Exercises that strengthen the entire lower extremity, such as machine weights and CKC exercises, may be included as the patient progresses to more advanced phases of rehabilitation. It is important that total leg strength be emphasized rather than concentrating solely on the quadriceps. Furthermore, the importance of incorporating core stability exercises cannot be overlooked. Training of the core, hip, and ankle located proximally and distally along the kinetic chain is emphasized to assist in controlling the production and dissipation of forces in the knee. In addition, the hip and ankle assist in controlling abduction and adduction moments at the knee joint.

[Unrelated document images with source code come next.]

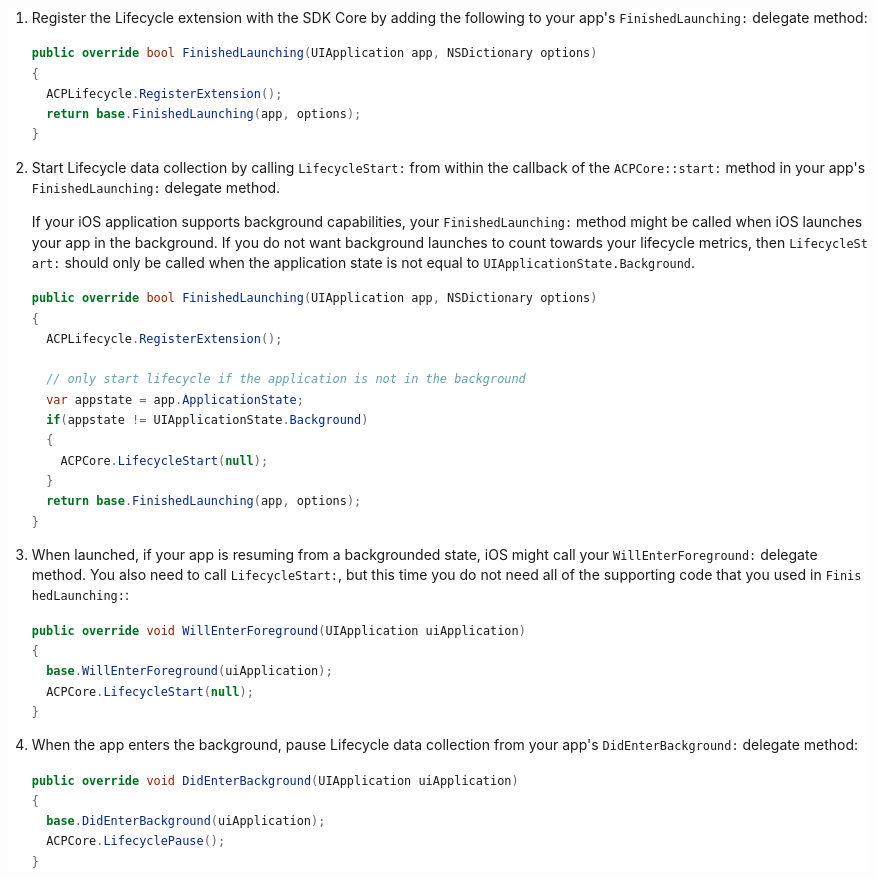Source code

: 1. Register the Lifecycle extension with the SDK Core by adding the following to your app's `FinishedLaunching:` delegate method:

   ```csharp
   public override bool FinishedLaunching(UIApplication app, NSDictionary options)
   {
     ACPLifecycle.RegisterExtension();
     return base.FinishedLaunching(app, options);
   }
   ```

2. Start Lifecycle data collection by calling `LifecycleStart:` from within the callback of the `ACPCore::start:` method in your app's `FinishedLaunching:` delegate method.

   If your iOS application supports background capabilities, your `FinishedLaunching:` method might be called when iOS launches your app in the background. If you do not want background launches to count towards your lifecycle metrics, then `LifecycleStart:` should only be called when the application state is not equal to `UIApplicationState.Background`.

   ```csharp
   public override bool FinishedLaunching(UIApplication app, NSDictionary options)
   {
     ACPLifecycle.RegisterExtension();

     // only start lifecycle if the application is not in the background
     var appstate = app.ApplicationState;
     if(appstate != UIApplicationState.Background)
     {
       ACPCore.LifecycleStart(null);
     }
     return base.FinishedLaunching(app, options);
   }
   ```

3. When launched, if your app is resuming from a backgrounded state, iOS might call your `WillEnterForeground:` delegate method. You also need to call `LifecycleStart:`, but this time you do not need all of the supporting code that you used in `FinishedLaunching:`:

   ```csharp
   public override void WillEnterForeground(UIApplication uiApplication)
   {
     base.WillEnterForeground(uiApplication);
     ACPCore.LifecycleStart(null);
   }
   ```

4. When the app enters the background, pause Lifecycle data collection from your app's `DidEnterBackground:` delegate method:

   ```csharp
   public override void DidEnterBackground(UIApplication uiApplication)
   {
     base.DidEnterBackground(uiApplication);
     ACPCore.LifecyclePause();
   }
   ```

Proprioceptive and neuromuscular control drills of the lower extremities should be included to restore dynamic stabilization of the knee joint postoperatively. Proprioceptive deficits have been noted in the injured and postoperative knee.10,39 Specific drills initially include weight-shifting side-to-side, weight-shifting diagonally, mini-squats, and mini-squats on an unstable surface such as a tilt board (Fig. 37–8). Perturbations can be added to challenge the neuromuscular system as well as additional exercises including lunges, step-ups, and balance onto unstable surfaces (Figs. 37–9 and 37–10).
FIGURE 37-9 Single-leg balance on an unstable surface such as foam. The patient may use a weighted ball while performing reciprocal movement patterns with the uninvolved upper and lower extremities to alter the center of gravity throughout the exercise.